In the high-stakes race for AGI, nations and companies view safety protocols as a hindrance. Slowing down for safety could mean losing the race to a competitor like China, reframing caution as a luxury rather than a necessity in this competitive landscape.

AI leaders aren't ignoring risks because they're malicious, but because they are trapped in a high-stakes competitive race.

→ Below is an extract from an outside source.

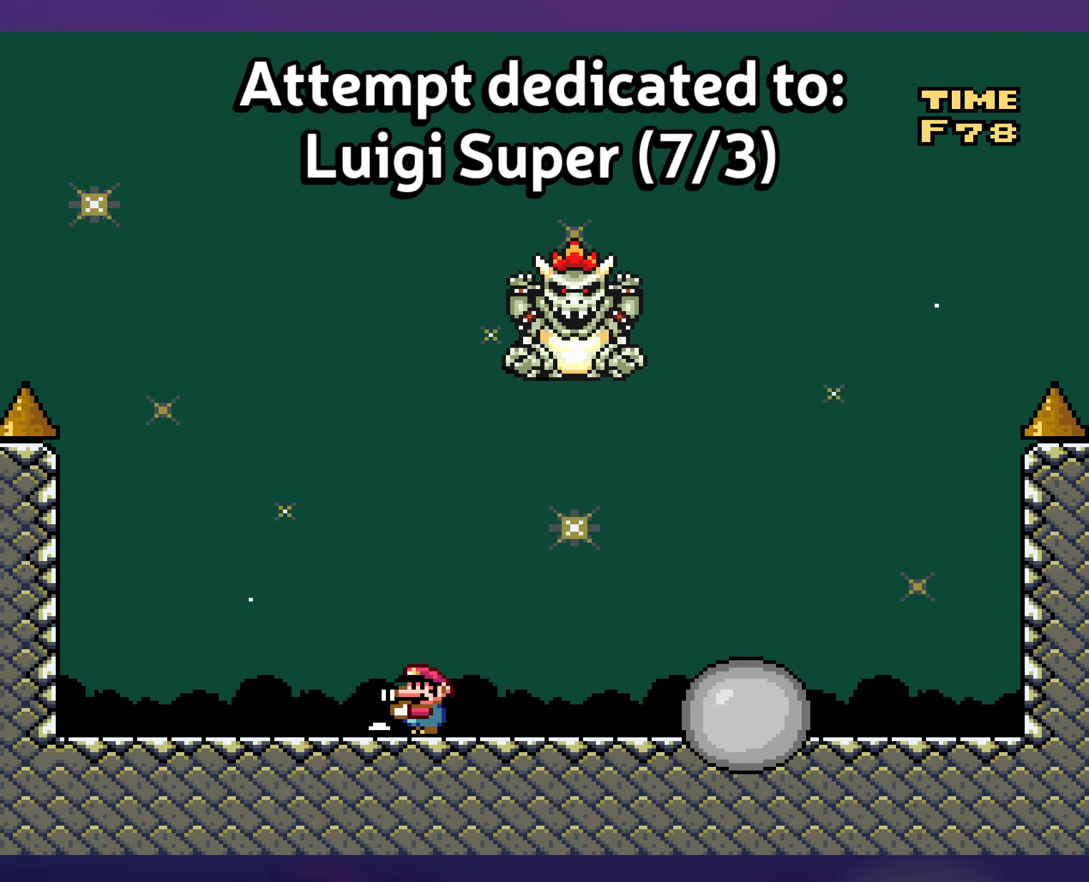
{"buttons": [], "events": [[83, "DPAD_UP", "down"], [116, "DPAD_UP", "up"], [400, "DPAD_UP", "down"], [467, "DPAD_UP", "up"]]}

This "code red" environment incentivizes patching safety issues case-by-case rather than fundamentally re-architecting AI systems to be safe by construction.

Leaders at top AI labs publicly state that the pace of AI development is reckless. However, they feel unable to slow down due to a classic game theory dilemma: if one lab pauses for safety, others will race ahead, leaving the cautious player behind.

Top AI CEOs are driven by a mutual fear that if a competitor achieves AGI first, that person could become a dictator. This "race to be first" is less about commercial success and more about a paranoid, high-stakes power grab to prevent a rival from seizing ultimate control.

CEOs from leading AI labs like Google DeepMind and Anthropic have publicly stated they would prefer to slow down development to address safety concerns. However, they feel compelled to continue the race because if they pause unilaterally, less cautious competitors, including state actors like China, will not.

A fundamental tension within OpenAI's board was the catch-22 of safety. While some advocated for slowing down, others argued that being too cautious would allow a less scrupulous competitor to achieve AGI first, creating an even greater safety risk for humanity. This paradox fueled internal conflict and justified a rapid development pace.

Aza Raskin reveals the internal strategy of leading AI labs is not to avoid danger, but to race towards it. Their plan is to reach the 'cliff'—the point where AI becomes uncontrollably powerful—as fast as possible, seize the resulting 'weapon,' and use it to stop all competitors.

The argument for slowing down AI development for safety is consistently met with one rebuttal from US tech companies: 'because of China.' This fear of falling behind in a geopolitical race is the primary driver of speed, overriding concerns about social destabilization and risk.

The competitive landscape of AI development forces a race to the bottom. Even companies that want to prioritize safety must release powerful models quickly or risk losing funding, market share, and a seat at the policy table. This dynamic ensures the fastest, most reckless approach wins.